● DIRECTIONS: The copy you print must match the listing exactly, with its pictures removed.

=== Begin Enclosure ===

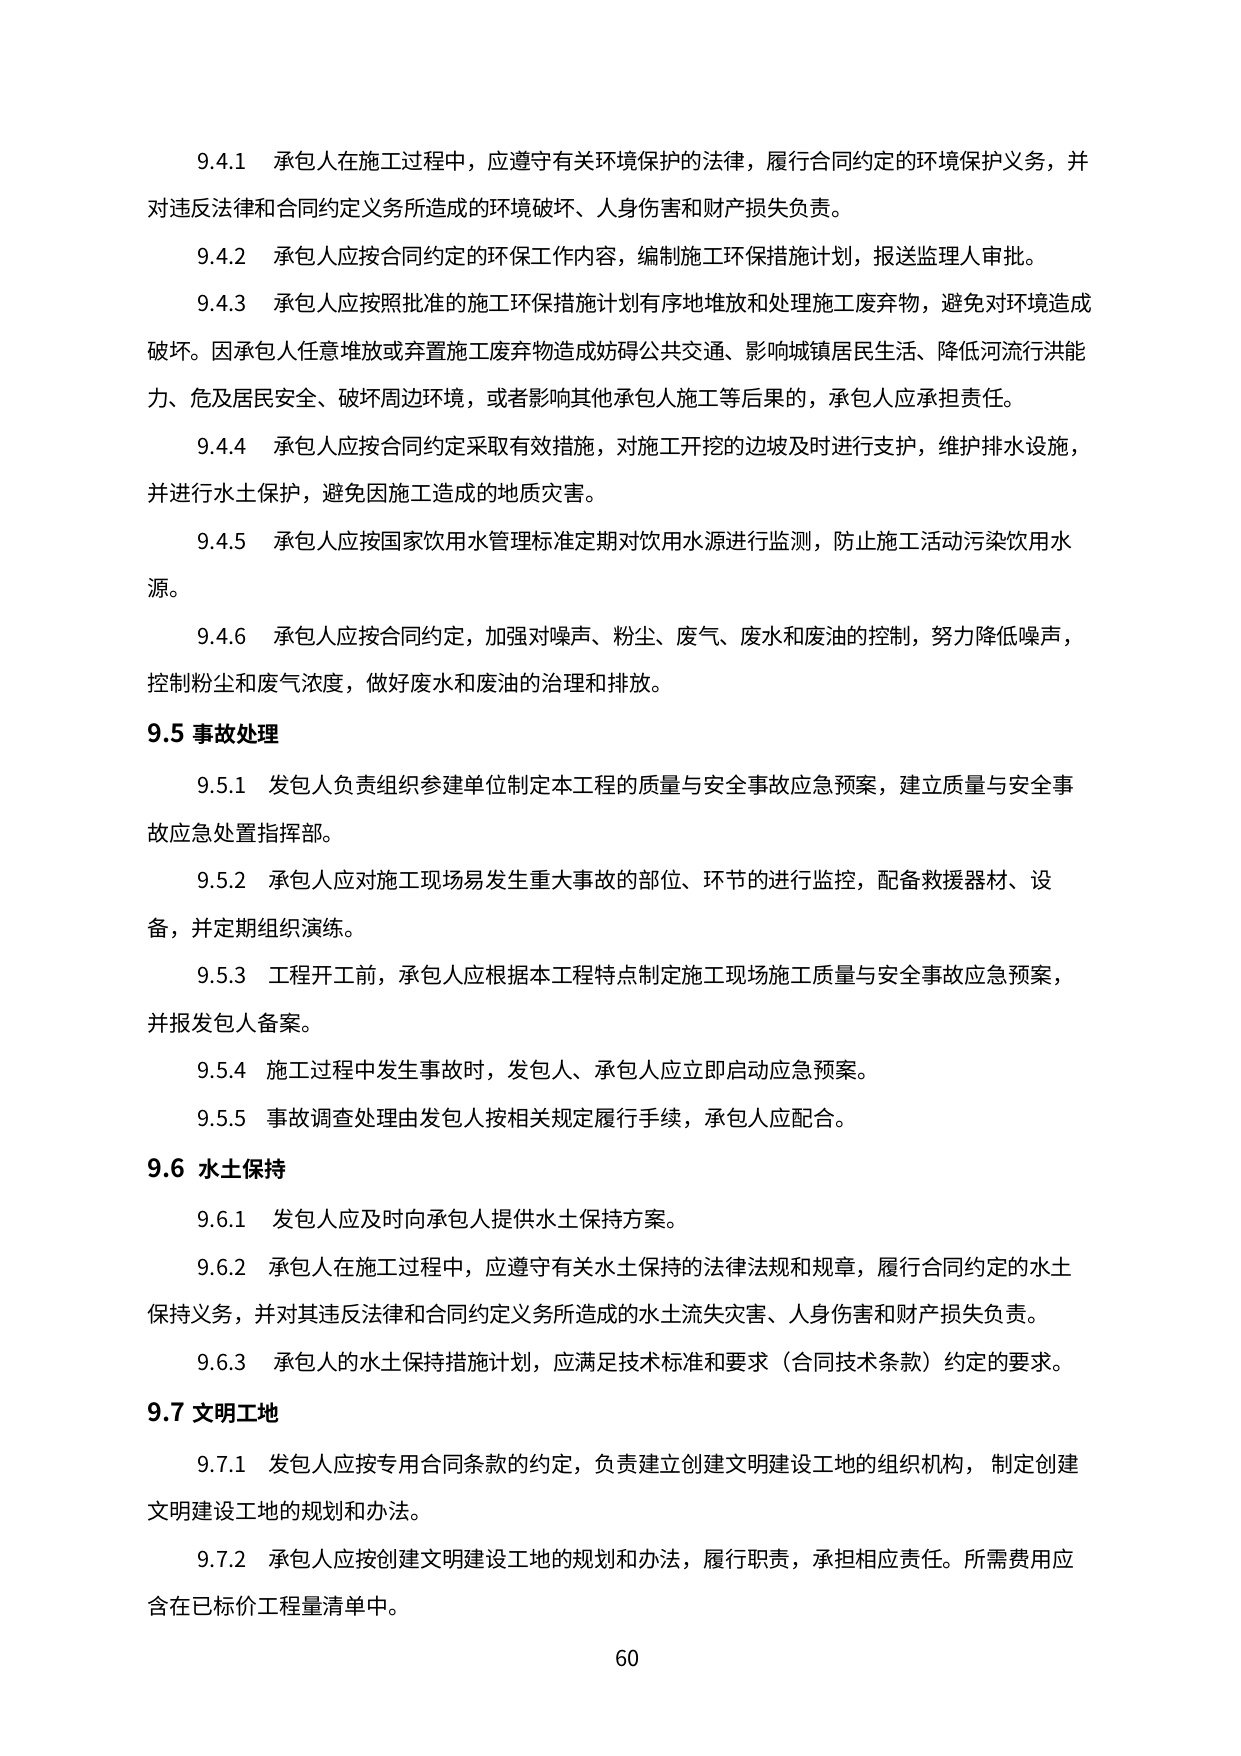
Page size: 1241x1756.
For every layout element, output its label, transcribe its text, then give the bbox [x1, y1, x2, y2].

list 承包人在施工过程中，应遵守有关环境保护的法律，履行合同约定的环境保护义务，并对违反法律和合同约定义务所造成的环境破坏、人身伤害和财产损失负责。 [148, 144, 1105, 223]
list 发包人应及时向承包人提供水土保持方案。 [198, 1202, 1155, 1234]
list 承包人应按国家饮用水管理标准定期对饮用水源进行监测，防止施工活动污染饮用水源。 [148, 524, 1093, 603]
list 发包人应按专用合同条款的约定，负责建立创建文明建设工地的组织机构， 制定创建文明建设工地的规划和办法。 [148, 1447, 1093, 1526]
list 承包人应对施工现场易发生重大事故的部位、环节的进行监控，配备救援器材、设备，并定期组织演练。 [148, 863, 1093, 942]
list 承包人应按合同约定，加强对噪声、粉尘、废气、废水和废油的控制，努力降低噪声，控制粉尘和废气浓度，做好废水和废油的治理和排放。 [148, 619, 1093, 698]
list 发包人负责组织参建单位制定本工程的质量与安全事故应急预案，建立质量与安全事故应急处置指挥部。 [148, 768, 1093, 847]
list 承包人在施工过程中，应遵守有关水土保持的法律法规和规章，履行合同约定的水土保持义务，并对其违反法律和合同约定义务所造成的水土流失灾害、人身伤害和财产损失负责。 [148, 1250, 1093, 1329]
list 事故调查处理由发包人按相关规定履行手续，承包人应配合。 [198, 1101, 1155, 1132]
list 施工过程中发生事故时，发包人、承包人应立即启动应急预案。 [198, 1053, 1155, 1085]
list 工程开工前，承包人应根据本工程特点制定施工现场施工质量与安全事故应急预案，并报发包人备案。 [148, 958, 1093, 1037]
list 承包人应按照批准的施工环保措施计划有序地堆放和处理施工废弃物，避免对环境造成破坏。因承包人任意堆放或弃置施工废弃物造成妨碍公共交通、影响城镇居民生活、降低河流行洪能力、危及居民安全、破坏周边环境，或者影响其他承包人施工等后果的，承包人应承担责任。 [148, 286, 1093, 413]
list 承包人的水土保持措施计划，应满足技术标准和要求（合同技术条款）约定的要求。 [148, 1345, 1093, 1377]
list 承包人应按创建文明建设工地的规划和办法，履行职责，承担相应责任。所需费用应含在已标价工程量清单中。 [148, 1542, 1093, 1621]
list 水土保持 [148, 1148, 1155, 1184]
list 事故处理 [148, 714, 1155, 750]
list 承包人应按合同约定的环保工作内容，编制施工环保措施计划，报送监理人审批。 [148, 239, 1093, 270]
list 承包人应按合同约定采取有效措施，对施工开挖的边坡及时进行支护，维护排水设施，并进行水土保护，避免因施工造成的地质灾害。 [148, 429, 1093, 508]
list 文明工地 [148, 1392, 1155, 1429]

=== End Enclosure ===

● TASK RESPONSE:
Page size: 1241x1756.
For every layout element, output its label, transcribe its text, then give the bbox [x1, y1, x2, y2].

list 承包人在施工过程中，应遵守有关环境保护的法律，履行合同约定的环境保护义务，并对违反法律和合同约定义务所造成的环境破坏、人身伤害和财产损失负责。 [148, 144, 1105, 223]
list 发包人应及时向承包人提供水土保持方案。 [198, 1202, 1155, 1234]
list 承包人应按国家饮用水管理标准定期对饮用水源进行监测，防止施工活动污染饮用水源。 [148, 524, 1093, 603]
list 发包人应按专用合同条款的约定，负责建立创建文明建设工地的组织机构， 制定创建文明建设工地的规划和办法。 [148, 1447, 1093, 1526]
list 承包人应对施工现场易发生重大事故的部位、环节的进行监控，配备救援器材、设备，并定期组织演练。 [148, 863, 1093, 942]
list 承包人应按合同约定，加强对噪声、粉尘、废气、废水和废油的控制，努力降低噪声，控制粉尘和废气浓度，做好废水和废油的治理和排放。 [148, 619, 1093, 698]
list 发包人负责组织参建单位制定本工程的质量与安全事故应急预案，建立质量与安全事故应急处置指挥部。 [148, 768, 1093, 847]
list 承包人在施工过程中，应遵守有关水土保持的法律法规和规章，履行合同约定的水土保持义务，并对其违反法律和合同约定义务所造成的水土流失灾害、人身伤害和财产损失负责。 [148, 1250, 1093, 1329]
list 事故调查处理由发包人按相关规定履行手续，承包人应配合。 [198, 1101, 1155, 1132]
list 施工过程中发生事故时，发包人、承包人应立即启动应急预案。 [198, 1053, 1155, 1085]
list 工程开工前，承包人应根据本工程特点制定施工现场施工质量与安全事故应急预案，并报发包人备案。 [148, 958, 1093, 1037]
list 承包人应按照批准的施工环保措施计划有序地堆放和处理施工废弃物，避免对环境造成破坏。因承包人任意堆放或弃置施工废弃物造成妨碍公共交通、影响城镇居民生活、降低河流行洪能力、危及居民安全、破坏周边环境，或者影响其他承包人施工等后果的，承包人应承担责任。 [148, 286, 1093, 413]
list 承包人的水土保持措施计划，应满足技术标准和要求（合同技术条款）约定的要求。 [148, 1345, 1093, 1377]
list 承包人应按创建文明建设工地的规划和办法，履行职责，承担相应责任。所需费用应含在已标价工程量清单中。 [148, 1542, 1093, 1621]
list 水土保持 [148, 1148, 1155, 1184]
list 事故处理 [148, 714, 1155, 750]
list 承包人应按合同约定的环保工作内容，编制施工环保措施计划，报送监理人审批。 [148, 239, 1093, 270]
list 承包人应按合同约定采取有效措施，对施工开挖的边坡及时进行支护，维护排水设施，并进行水土保护，避免因施工造成的地质灾害。 [148, 429, 1093, 508]
list 文明工地 [148, 1392, 1155, 1429]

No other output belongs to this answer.